また、2016年7月のバングラデシュ・ダッカ襲撃(しゅうげき)テロ事件後、関係省庁、政府関係機関および有識者が参加した国際協力事業安全対策会議での再検証の結果公表された「最終報告」注23を受け、外務省およびJICAは、同報告書に記載された安全対策注24の実施に取り組むとともに、国際協力事業関係者の安全対策の実効性を確保するための対応を継続・強化しています。

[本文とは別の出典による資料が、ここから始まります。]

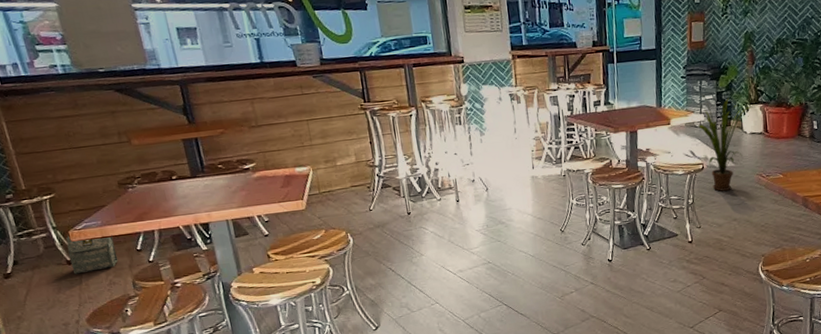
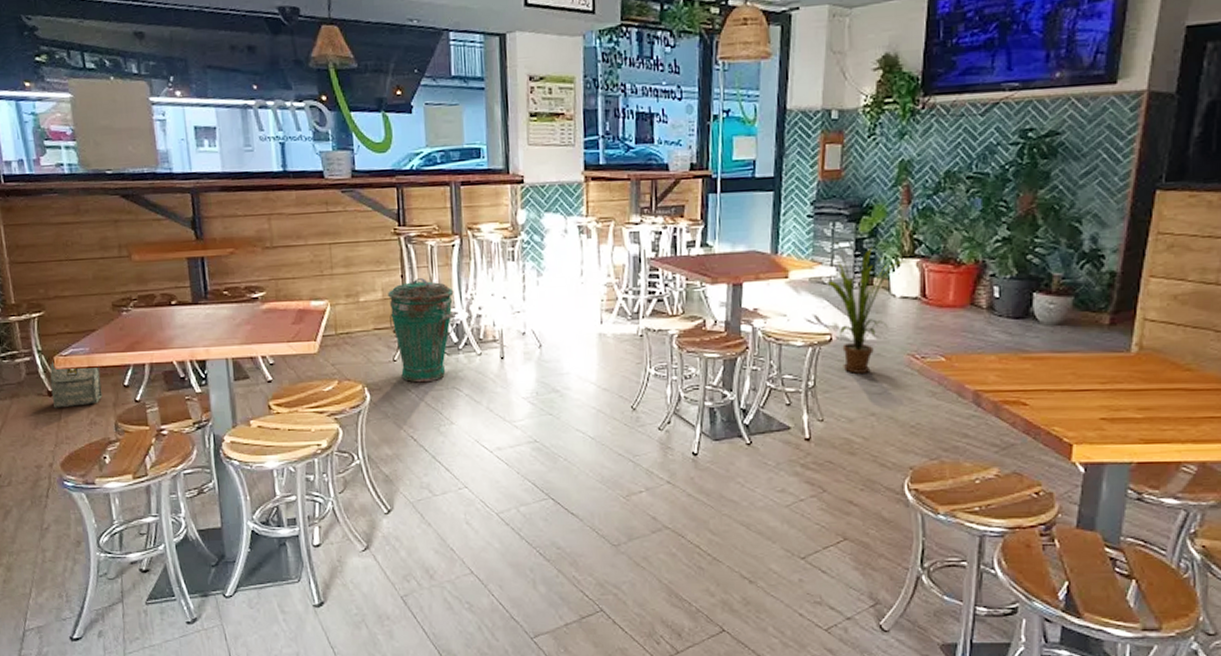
trash can: none [360,143,418,226] -> present [388,278,455,383]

最終報告以降に常設化された2021年の同会議では、テロ・政情不安および新型コロナという観点から国際協力事業関係者の安全上のリスクとコロナ禍における業務実施について議論を行いました。

新型コロナの感染拡大下においてもテロのリスクは減っておらず、2021年3月、外務省は、国際協力事業関係者を含む国民の海外での安全対策強化のために活用してきた「ゴルゴ13の中堅・中小企業向け海外安全対策マニュアル」に、感染症流行下でのテロといった「複合化したリスク」への対策の必要性を訴えるエピソードと解説を加え、外務省ホームページへの掲載と増補版冊子の作成を行いました。

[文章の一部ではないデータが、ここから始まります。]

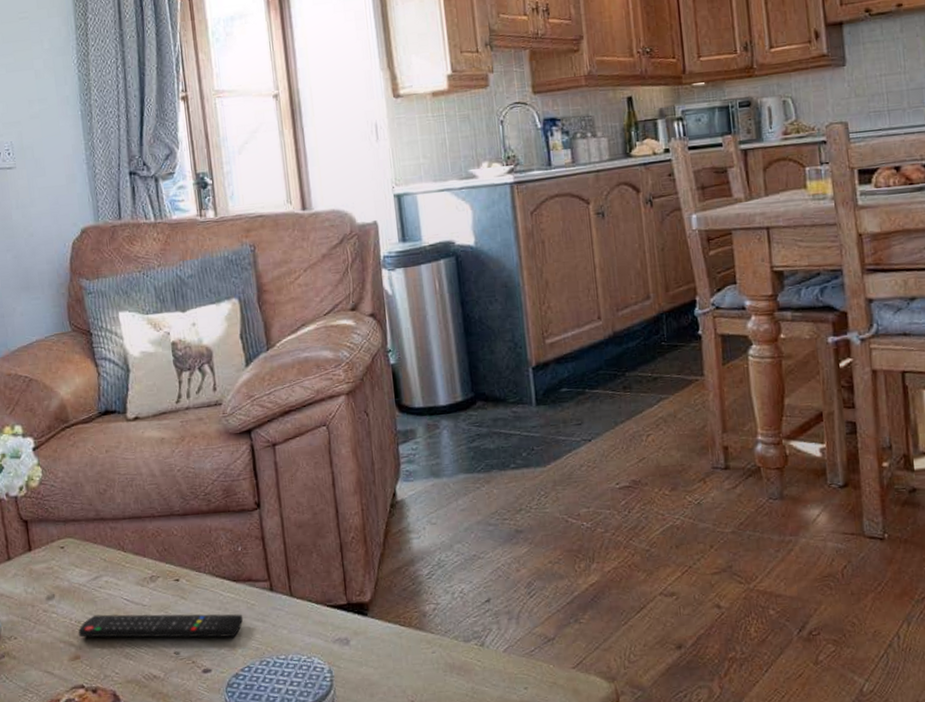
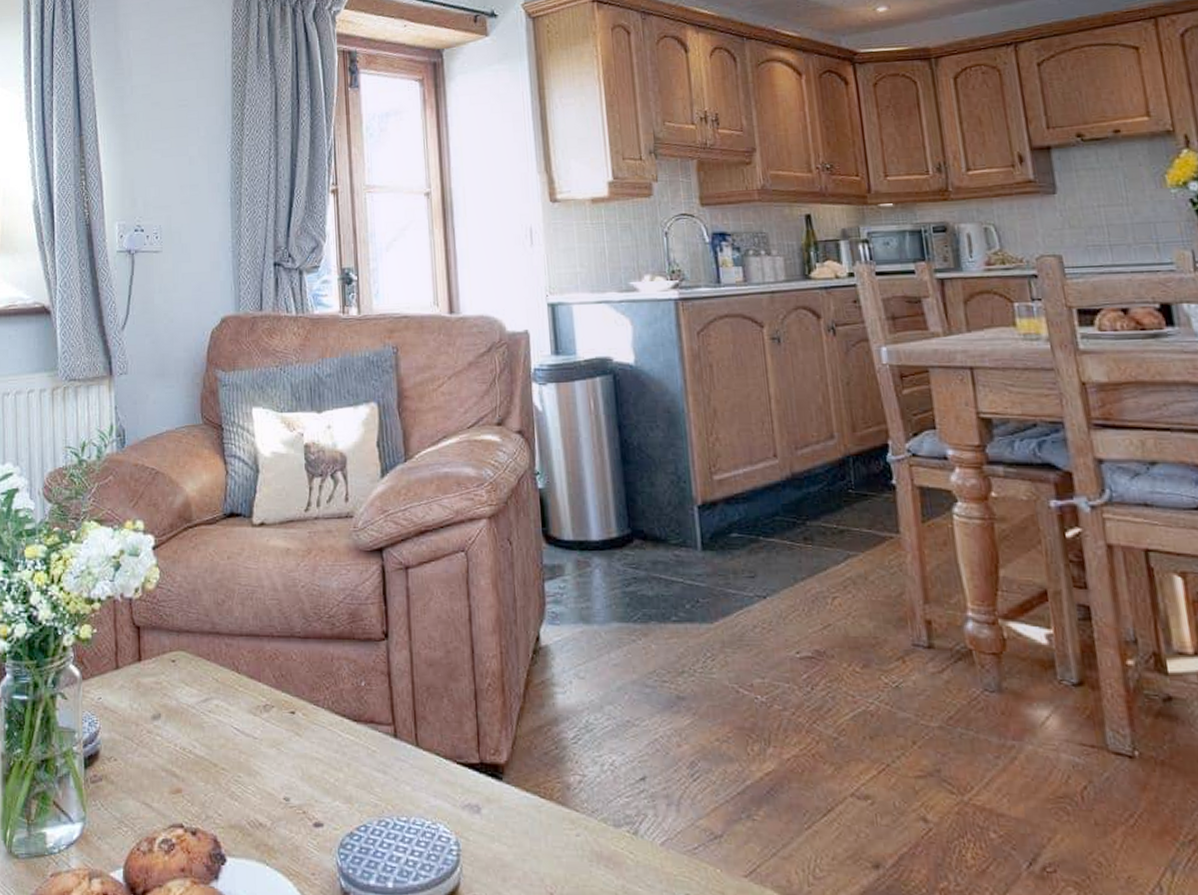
remote control: present [78,614,244,638] -> none [183,743,363,788]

2021年8月のカブール陥落(かんらく)以降、アフガニスタンからの出国を希望するすべての人々の安全な退避が喫緊(きっきん)の課題であるとの認識の下、日本政府として、希望するすべての在留邦人、在アフガニスタン大使館現地職員、JICAアフガニスタン事務所の現地職員などに対し、査証発給や航空券手配等の支援を行ってきました。こうした取組の結果、2022月1月末までに計500名以上の日本関係のアフガニスタン人が日本に無事到着しました。日本政府としては、引き続き、米国やカタールをはじめとする関係国と緊密に連携しながら、アフガニスタンに残る邦人および現地職員等の安全確保や必要な出国支援に全力で対応していきます。


  1. 注23 : https://www.mofa.go.jp/mofaj/gaiko/oda/about/keitai/page22_000120.html
  2. 注24 : (1)脅威情報の収集・分析・共有の強化、(2)事業関係者およびNGOの行動規範、(3)ハード・ソフト両面の防護措置、研修・訓練の強化、(4)危機発生後の対応、および(5)外務省・JICAの危機管理意識の向上・態勢の在り方の5点。